Regional Market Overview:
Regional variations in house prices were observed across the UK. Scotland saw a remarkable increase of nearly 5% in average house prices, with the current average cost of a Scottish home reaching £191,407. Wales experienced a more modest 0.7% price increase, reaching £259,452, with properties typically remaining on the market for 52 days before finding a buyer. In contrast, the Northeast witnessed a slight drop of 0.2% in average house prices, with properties priced at £179,693. The Yorkshire & Humber region observed a robust 3.9% increase, with prices reaching £248,247. The East Midlands saw a 2% year-on-year climb to £288,311, while the East of England commanded an average price of £424,844. The Northwest experienced a 2.6% increase, with prices averaging £256,088, and the West Midlands witnessed a 2.2% rise, reaching £288,862. Unsurprisingly, London maintained its position as the region with the highest property prices in Britain, averaging around £696,477. Hackney, a borough within London, experienced the greatest increase of over 5%, with prices now reaching £724,189.

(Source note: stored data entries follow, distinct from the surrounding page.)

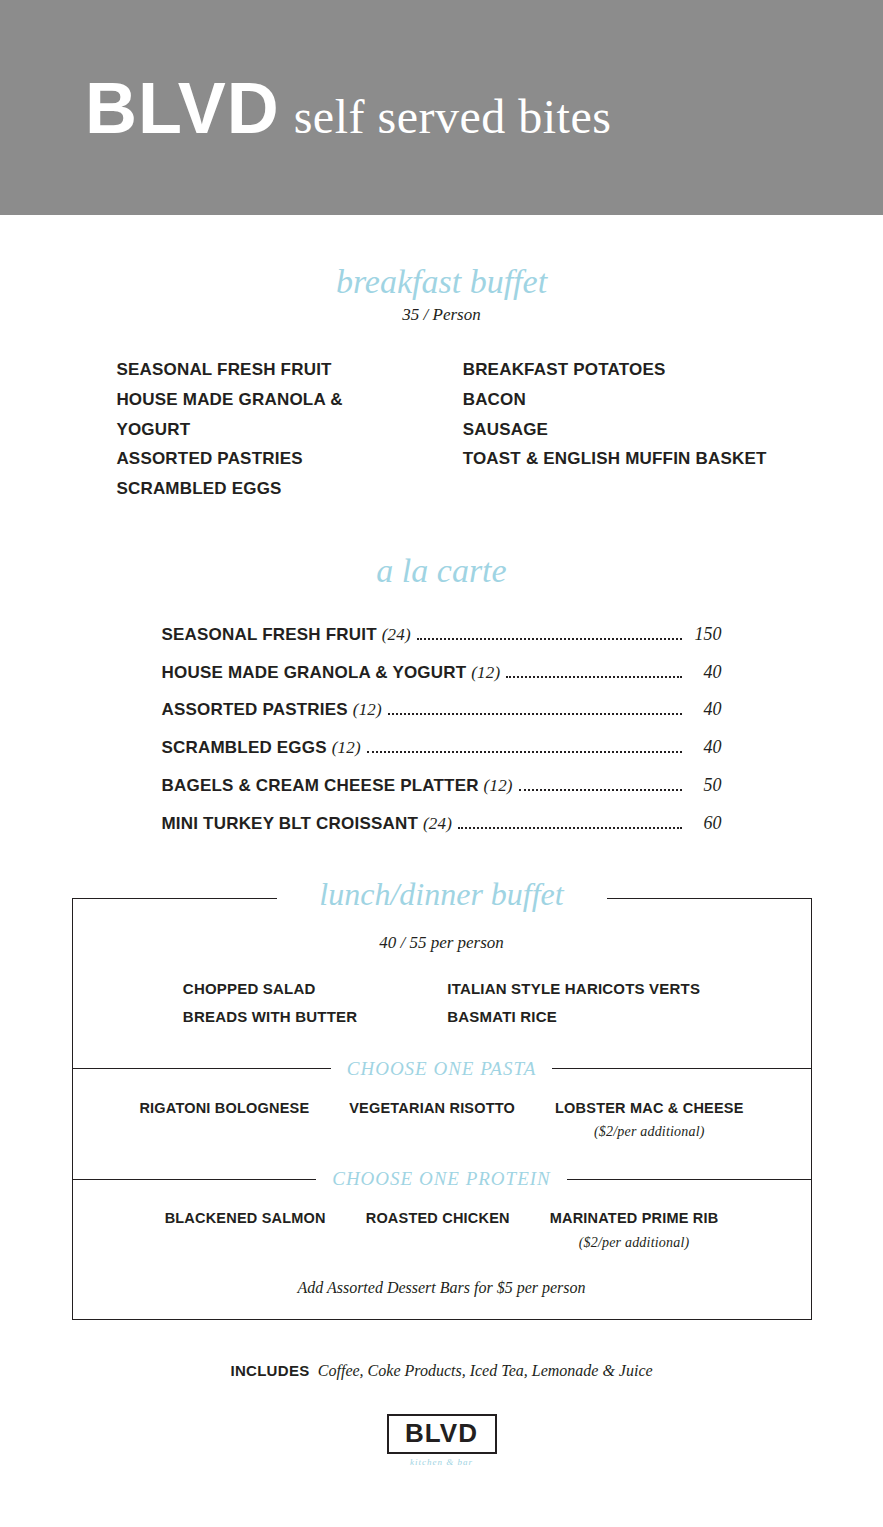BLVD self served bites
breakfast buffet
35 / Person
SEASONAL FRESH FRUIT
HOUSE MADE GRANOLA &
YOGURT
ASSORTED PASTRIES
SCRAMBLED EGGS
BREAKFAST POTATOES
BACON
SAUSAGE
TOAST & ENGLISH MUFFIN BASKET
a la carte
SEASONAL FRESH FRUIT (24) 150
HOUSE MADE GRANOLA & YOGURT (12) 40
ASSORTED PASTRIES (12) 40
SCRAMBLED EGGS (12) 40
BAGELS & CREAM CHEESE PLATTER (12) 50
MINI TURKEY BLT CROISSANT (24) 60
lunch/dinner buffet
40 / 55 per person
CHOPPED SALAD
BREADS WITH BUTTER
ITALIAN STYLE HARICOTS VERTS
BASMATI RICE
CHOOSE ONE PASTA
RIGATONI BOLOGNESE
VEGETARIAN RISOTTO
LOBSTER MAC & CHEESE ($2/per additional)
CHOOSE ONE PROTEIN
BLACKENED SALMON
ROASTED CHICKEN
MARINATED PRIME RIB ($2/per additional)
Add Assorted Dessert Bars for $5 per person
INCLUDES Coffee, Coke Products, Iced Tea, Lemonade & Juice
BLVD
kitchen & bar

The UK property market has defied expectations, displaying robust growth in May. Improved economic conditions and steady mortgage rates have contributed to increased confidence among sellers, resulting in a significant surge in asking prices. Regional variations highlight the strength of the market across different parts of the country. As the market continues to adapt to evolving conditions, it is crucial for sellers to set realistic prices to ensure successful sales. With a positive outlook for the rest of the year, the UK housing market appears to be on a path toward normalization and sustained growth.